:: GEZEIGTER TEXT ::
╔══

So beschließen wir eben zu den Ruacana Falls zu fahren und hoffen, dass sie aufgrund der vorherigen starken Regenfälle in Betrieb sind. Das Problem dort ist, dass kurz davor ein Kraftwerk ist und die Wasserfälle nur fließen, wenn genug Überschuss da ist. Da, so wie in ganz Afrika, keiner darüber Bescheid weiß und Tourist-Informationen nur dafür da sind, dass Leute, die keine Ahnung von irgendetwas haben, einen schattigen “Arbeits“platz haben, müssen wir eben einfach dorthin fahren und selbst schauen. Leider umsonst, denn sie sind trocken wie die Wüste. Nichtsdestotrotz die Seenlandschaft nördlich des Etosha-NP und der angolanischen Grenze ist einfach wunderschön grün und fruchtbar.

╚══

:: ARBEITSAUFTRAG 1 ::
Zähle alle geografischen Eigennamen auf, die im Text über die Ruacana Falls vorkommen.
:: ARBEITSAUFTRAG 2 ::
Gib bitte aus dem Text über die Ruacana Falls wortgetreu alles von „So beschließen wir“ bis hinunter zu „grün und fruchtbar.“ wieder.
:: ARBEITSAUFTRAG 3 ::
Entscheide anhand des Textes über die Ruacana Falls, ob die folgenden Aussagen zutreffen. Antworte jeweils mit Ja oder Nein und zitiere die ausschlaggebenden Worte des Textes. (a) Die Wasserfälle führten beim Besuch Wasser. (b) Kurz vor den Wasserfällen liegt ein Kraftwerk. (c) Die Seenlandschaft nördlich des Etosha-NP ist grün und fruchtbar.

:: BEREITGESTELLTES MATERIAL ::

╔══

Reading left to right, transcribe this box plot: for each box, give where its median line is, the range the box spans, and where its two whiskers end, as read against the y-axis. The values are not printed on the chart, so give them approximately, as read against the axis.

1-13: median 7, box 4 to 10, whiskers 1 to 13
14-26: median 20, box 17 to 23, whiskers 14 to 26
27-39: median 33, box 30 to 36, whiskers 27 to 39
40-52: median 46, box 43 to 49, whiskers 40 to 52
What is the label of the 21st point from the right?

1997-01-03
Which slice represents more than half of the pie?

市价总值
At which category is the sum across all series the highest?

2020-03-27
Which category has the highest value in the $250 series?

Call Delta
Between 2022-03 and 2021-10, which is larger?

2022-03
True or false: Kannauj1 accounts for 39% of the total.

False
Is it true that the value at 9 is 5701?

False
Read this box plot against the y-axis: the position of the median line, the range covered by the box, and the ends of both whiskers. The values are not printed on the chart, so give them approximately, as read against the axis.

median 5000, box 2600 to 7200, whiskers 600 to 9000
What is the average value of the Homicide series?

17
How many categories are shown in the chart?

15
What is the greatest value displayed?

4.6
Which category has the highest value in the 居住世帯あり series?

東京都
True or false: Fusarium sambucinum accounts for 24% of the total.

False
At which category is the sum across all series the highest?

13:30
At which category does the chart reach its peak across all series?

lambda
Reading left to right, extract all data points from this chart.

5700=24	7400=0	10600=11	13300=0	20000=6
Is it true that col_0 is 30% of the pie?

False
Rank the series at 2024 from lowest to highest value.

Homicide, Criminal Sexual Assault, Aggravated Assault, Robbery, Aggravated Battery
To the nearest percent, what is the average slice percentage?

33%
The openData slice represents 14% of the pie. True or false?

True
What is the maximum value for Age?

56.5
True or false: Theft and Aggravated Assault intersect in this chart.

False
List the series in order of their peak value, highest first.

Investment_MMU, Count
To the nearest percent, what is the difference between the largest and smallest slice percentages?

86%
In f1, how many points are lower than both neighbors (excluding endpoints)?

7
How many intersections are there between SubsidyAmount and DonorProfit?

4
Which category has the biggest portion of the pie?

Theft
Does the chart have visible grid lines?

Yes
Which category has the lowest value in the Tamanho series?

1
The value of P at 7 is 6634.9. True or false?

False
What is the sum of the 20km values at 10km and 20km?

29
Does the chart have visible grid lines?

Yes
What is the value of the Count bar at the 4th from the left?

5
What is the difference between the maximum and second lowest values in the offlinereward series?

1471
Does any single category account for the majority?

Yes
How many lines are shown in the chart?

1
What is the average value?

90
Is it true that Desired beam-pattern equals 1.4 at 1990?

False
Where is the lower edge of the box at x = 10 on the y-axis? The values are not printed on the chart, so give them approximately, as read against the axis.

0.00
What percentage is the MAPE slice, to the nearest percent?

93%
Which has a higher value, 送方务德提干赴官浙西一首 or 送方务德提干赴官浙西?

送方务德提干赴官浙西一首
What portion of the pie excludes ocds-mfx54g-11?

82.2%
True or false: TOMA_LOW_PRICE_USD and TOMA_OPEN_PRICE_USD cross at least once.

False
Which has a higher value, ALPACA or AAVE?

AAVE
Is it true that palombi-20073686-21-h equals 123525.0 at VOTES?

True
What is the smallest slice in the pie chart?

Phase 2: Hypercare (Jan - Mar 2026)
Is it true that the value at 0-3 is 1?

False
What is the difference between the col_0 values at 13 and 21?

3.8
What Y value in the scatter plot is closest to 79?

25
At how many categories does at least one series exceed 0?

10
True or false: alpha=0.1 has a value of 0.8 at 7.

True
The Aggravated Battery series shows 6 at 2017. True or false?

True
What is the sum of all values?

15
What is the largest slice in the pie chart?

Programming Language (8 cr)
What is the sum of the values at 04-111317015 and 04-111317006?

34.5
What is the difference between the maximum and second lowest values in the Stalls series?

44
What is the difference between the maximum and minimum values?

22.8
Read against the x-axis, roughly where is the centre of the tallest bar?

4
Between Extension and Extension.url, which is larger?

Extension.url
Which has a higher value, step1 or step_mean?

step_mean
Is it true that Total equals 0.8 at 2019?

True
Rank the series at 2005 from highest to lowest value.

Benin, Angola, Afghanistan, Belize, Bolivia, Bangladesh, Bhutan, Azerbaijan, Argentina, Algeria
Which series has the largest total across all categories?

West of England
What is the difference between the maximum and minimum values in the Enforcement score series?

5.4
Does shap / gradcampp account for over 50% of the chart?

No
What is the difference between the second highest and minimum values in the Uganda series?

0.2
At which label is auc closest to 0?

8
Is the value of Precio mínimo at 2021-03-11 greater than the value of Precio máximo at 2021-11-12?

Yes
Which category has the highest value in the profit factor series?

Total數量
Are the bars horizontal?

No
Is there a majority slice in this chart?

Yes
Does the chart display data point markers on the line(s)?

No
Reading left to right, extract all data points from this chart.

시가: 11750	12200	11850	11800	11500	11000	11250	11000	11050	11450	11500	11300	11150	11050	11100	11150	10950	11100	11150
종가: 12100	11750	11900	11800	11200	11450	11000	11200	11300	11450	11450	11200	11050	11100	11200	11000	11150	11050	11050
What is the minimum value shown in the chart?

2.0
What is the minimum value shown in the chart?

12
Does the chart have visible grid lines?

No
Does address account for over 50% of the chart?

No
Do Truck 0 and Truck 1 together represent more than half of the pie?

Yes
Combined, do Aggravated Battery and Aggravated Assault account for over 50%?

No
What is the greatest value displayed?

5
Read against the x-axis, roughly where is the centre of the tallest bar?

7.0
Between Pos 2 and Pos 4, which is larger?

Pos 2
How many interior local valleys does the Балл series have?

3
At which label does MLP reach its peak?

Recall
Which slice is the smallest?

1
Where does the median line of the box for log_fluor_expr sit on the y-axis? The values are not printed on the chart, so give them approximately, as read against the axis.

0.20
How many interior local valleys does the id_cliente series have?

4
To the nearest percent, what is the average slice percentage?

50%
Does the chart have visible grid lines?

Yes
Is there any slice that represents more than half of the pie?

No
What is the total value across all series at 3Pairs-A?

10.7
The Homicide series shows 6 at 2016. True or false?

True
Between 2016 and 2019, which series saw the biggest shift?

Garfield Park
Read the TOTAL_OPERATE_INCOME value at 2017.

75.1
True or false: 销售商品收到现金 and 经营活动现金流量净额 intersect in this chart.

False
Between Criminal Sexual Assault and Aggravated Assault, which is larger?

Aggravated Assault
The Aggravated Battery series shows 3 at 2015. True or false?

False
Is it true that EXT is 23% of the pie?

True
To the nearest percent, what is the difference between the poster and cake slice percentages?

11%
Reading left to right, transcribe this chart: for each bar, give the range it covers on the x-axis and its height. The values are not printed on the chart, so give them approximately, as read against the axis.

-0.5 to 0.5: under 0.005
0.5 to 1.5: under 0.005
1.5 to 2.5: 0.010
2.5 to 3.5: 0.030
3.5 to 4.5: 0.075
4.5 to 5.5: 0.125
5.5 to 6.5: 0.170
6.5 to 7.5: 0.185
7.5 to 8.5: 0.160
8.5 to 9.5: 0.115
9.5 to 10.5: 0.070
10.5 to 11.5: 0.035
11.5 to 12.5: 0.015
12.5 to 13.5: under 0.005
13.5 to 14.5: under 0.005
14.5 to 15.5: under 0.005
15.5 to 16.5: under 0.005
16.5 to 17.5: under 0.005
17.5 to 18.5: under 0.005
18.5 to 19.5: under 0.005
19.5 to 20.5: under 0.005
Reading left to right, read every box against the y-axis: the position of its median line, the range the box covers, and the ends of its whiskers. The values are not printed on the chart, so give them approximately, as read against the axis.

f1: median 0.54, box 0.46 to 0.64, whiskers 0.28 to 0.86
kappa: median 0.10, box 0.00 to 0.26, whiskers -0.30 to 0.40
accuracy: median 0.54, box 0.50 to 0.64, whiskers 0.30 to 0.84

╚══

:: SCHRIFTLICHE LÖSUNG 1 ::
Ruacana Falls, Afrika, Etosha-NP

:: SCHRIFTLICHE LÖSUNG 2 ::
So beschließen wir eben zu den Ruacana Falls zu fahren und hoffen, dass sie aufgrund der vorherigen starken Regenfälle in Betrieb sind. Das Problem dort ist, dass kurz davor ein Kraftwerk ist und die Wasserfälle nur fließen, wenn genug Überschuss da ist. Da, so wie in ganz Afrika, keiner darüber Bescheid weiß und Tourist-Informationen nur dafür da sind, dass Leute, die keine Ahnung von irgendetwas haben, einen schattigen “Arbeits“platz haben, müssen wir eben einfach dorthin fahren und selbst schauen. Leider umsonst, denn sie sind trocken wie die Wüste. Nichtsdestotrotz die Seenlandschaft nördlich des Etosha-NP und der angolanischen Grenze ist einfach wunderschön grün und fruchtbar.

:: SCHRIFTLICHE LÖSUNG 3 ::
(a) Nein: „Leider umsonst, denn sie sind trocken wie die Wüste.“
(b) Ja: „dass kurz davor ein Kraftwerk ist“
(c) Ja: „einfach wunderschön grün und fruchtbar“